Vita

Elena Kaufmann

Ich wuchs in St. Petersburg auf. Diese Stadt ist nicht einfach nur ein Ort für mich geblieben. Da passierte so viel Magie. Eigentlich alles, was einen jungen Menschen ausmacht, gab mir Petersburg. Ich trug in meinen Venen ihre Energie, Geschichte und Geschwindigkeit. Und brachte dies alles 2012 nach Erfurt mit.

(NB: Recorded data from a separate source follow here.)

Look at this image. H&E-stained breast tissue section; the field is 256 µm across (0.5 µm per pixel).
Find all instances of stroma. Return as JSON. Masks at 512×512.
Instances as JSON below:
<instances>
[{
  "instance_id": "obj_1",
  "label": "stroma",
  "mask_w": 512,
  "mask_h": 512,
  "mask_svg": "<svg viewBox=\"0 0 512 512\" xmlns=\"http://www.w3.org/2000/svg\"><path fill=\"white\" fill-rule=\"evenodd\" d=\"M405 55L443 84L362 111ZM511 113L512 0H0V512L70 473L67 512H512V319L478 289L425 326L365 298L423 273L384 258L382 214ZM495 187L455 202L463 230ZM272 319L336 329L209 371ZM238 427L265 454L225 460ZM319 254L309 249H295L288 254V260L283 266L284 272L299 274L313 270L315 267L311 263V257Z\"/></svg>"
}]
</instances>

Ich erinnere mich an meinen langen Weg aus der Universität nach Hause - 45 Minuten in der Metro, sitzen gegenüber, fremde Menschen, jeder mit seiner Geschichte. Fünf Jahre beobachtet. Und irgendwann, zwischen zig um mich stehenden Menschen mit dem monotonen Geräusch von Zugrädern, entschied ich die Universität zu verlassen und in einem Fotografie-Bewerbungsverfahren teilzunehmen.

Während des Fotografie-Studiums erweckten die Lektionen von Yuri Kozyrev (NOOR) und Sergei Maximishin in mir ein Interesse zur Dokumentarfotografie. Der, bisher, im Zentrum meiner Aufmerksamkeit stehende Mensch, kam jetzt immer öfter in Situationen beim Festhalten der Realität vor. 2019 durfte ich Schülerin vom MAGNUM Fotografen Gueorgui Pinkhassov in Paris sein – die Erfahrung, welche bis jetzt mir einen der wichtigsten Impulse in meiner Fotografie gab.

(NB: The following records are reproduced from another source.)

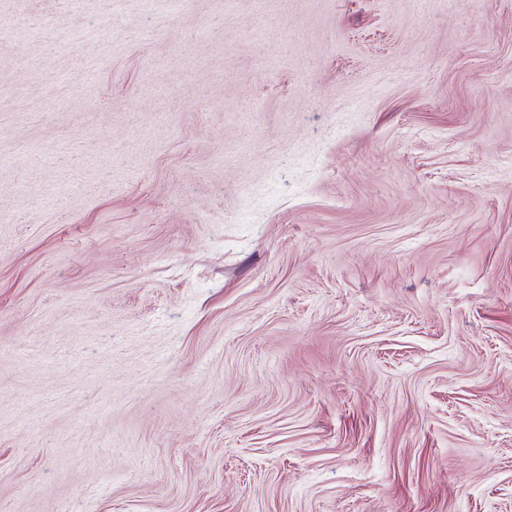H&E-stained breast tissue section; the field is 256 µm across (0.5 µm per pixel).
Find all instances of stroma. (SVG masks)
<instances>
[{
  "label": "stroma",
  "instance_id": "35a3bbf8",
  "mask_svg": "<svg viewBox=\"0 0 512 512\" xmlns=\"http://www.w3.org/2000/svg\"><path fill=\"white\" fill-rule=\"evenodd\" d=\"M0 512H512V0H0Z\"/></svg>",
  "mask_w": 512,
  "mask_h": 512
}]
</instances>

Ich bin dankbar, dass ich oft von der Stadt Erfurt und unterschiedlichen privaten kulturellen Vereinen und Stiftungen gefördert wurde, um meine Fotografie öffentlich zu präsentieren. Dieser Austausch mit dem Publikum ist eine unvergleichbare Erfahrung. Meine Kenntnisse, Erfahrung und vor allem meinen Blick biete ich gerne für Auftragsarbeiten an.